Anthony Aziz

 ... with the end of truth in photography has come a corresponding loss of trust; every image, every representation, is now a potential fraud. And as the eternal debate rages on about the appearance of truth and truth itself, simulation is the only truth we can trust. 

Lucas Samaras
[Artist, b. 1936, Kastoria, Greece, lives in New York.]

 You don’t have to say that nature is aware of your existence, that God knows you are here and you are suffering or having joy. The camera gives you proof that you have lived at least once. 

Sally Mann
[Photographer, b. 1951, Lexington, Virginia, lives in Lexington.]

 Exploitation lies at the root of every great portrait, and all of us know it. Even the simplest picture of another person is ethically complex. 

Richard Prince
[Artist, b. 1949, Panama Canal Zone, lives in New York.]
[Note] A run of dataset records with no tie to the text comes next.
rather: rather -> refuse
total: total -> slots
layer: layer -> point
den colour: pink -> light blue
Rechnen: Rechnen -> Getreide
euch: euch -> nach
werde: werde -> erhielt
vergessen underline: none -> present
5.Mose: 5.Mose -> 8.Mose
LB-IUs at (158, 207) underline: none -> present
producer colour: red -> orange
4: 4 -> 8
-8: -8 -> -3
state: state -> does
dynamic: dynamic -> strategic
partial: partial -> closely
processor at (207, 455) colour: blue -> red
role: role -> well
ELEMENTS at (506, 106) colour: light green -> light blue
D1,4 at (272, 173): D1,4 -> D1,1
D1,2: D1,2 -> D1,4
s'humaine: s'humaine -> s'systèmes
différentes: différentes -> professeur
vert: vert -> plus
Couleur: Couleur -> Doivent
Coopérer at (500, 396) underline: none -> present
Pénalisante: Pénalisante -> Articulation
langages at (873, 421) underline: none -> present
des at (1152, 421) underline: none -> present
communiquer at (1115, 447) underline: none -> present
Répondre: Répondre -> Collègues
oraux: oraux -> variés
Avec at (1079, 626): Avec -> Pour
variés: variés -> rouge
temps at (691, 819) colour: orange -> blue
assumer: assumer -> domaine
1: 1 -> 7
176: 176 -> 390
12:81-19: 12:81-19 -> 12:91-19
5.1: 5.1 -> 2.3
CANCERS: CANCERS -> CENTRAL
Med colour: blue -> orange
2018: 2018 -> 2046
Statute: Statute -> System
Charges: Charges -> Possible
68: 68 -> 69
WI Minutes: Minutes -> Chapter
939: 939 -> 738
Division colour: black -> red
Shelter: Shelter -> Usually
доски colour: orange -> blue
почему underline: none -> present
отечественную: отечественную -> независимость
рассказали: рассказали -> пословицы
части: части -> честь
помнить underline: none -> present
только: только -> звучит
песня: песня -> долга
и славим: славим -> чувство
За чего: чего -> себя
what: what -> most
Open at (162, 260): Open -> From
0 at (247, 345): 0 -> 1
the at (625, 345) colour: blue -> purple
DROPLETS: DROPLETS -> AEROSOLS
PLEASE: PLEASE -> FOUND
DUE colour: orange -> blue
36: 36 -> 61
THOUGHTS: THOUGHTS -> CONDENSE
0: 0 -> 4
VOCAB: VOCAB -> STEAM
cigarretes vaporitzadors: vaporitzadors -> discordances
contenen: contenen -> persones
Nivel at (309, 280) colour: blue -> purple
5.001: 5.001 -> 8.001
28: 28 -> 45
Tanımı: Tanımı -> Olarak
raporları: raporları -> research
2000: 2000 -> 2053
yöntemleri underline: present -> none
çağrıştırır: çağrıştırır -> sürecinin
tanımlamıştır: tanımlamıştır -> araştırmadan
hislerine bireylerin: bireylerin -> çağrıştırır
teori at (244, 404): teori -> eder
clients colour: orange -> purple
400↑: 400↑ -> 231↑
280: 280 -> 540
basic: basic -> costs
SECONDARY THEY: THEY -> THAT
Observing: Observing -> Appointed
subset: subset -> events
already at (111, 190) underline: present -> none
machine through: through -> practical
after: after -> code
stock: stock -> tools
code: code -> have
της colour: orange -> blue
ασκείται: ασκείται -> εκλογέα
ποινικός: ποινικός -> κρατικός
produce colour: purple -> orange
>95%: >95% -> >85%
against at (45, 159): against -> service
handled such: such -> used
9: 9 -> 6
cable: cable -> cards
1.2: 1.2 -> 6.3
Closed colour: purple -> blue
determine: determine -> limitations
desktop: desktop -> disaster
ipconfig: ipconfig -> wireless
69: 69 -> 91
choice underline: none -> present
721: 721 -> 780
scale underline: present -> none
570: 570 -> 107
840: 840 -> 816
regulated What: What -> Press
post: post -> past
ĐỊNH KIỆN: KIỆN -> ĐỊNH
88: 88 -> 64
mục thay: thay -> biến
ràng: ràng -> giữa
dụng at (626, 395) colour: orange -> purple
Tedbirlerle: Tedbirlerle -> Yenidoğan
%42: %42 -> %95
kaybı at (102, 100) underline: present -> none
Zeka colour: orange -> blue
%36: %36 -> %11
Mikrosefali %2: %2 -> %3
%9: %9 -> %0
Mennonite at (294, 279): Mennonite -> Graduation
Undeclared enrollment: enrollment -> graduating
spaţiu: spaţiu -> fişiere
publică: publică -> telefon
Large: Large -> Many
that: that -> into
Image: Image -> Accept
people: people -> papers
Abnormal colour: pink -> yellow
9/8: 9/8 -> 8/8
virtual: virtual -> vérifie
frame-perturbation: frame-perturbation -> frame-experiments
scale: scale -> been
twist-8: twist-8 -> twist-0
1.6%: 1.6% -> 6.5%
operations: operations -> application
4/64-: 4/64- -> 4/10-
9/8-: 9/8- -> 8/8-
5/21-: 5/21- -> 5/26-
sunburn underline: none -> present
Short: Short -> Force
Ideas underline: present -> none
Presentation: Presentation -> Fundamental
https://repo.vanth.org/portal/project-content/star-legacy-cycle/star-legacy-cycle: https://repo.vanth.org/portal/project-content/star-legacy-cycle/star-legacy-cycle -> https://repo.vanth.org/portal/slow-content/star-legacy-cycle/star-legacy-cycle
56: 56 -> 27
 What I find is that the taking, the stealing, the appropriation of images has to do with prior availability, and it sets up a degree where things can be shared... It’s like 50% off... You can let something of another emotion or another personality sign on your work, or co-sign it. 

Roberta McGrath
[Critic, lives in Edinburgh, Scotland.]

 In his Day Books [Edward Weston] records how photographic sessions were frequently interrupted. The eye was replaced by the penis, making a photograph by making love. It is here we begin to see an oscillation between photography/sex, (between the print/the real). 

Robert Mapplethorpe
[Photographer, b. 1946, Floral Park, Long Island, d. 1989, Boston, Massachusetts.]

 I did a picture of a guy with his finger up his cock. I think that for what it is, it’s a perfect picture, because the hand gestures are beautiful. I know most people couldn’t see the hand gestures, but compositionally I think it works. I think the hand gesture is beautiful. 

Theodore Roethke
[Poet, b. 1908, Saginaw, Michigan, d. 1963, Bainbridge Island, Washington.]

 The eye, of course, is not enough. But the outer eye serves the inner eye, that’s the point. 

Lewis Baltz
[Photographer, b. 1945, Newport Beach, California, d. 2014, Paris.]

 When you see a group of images together, they create their own context, and, in a sense, their own text.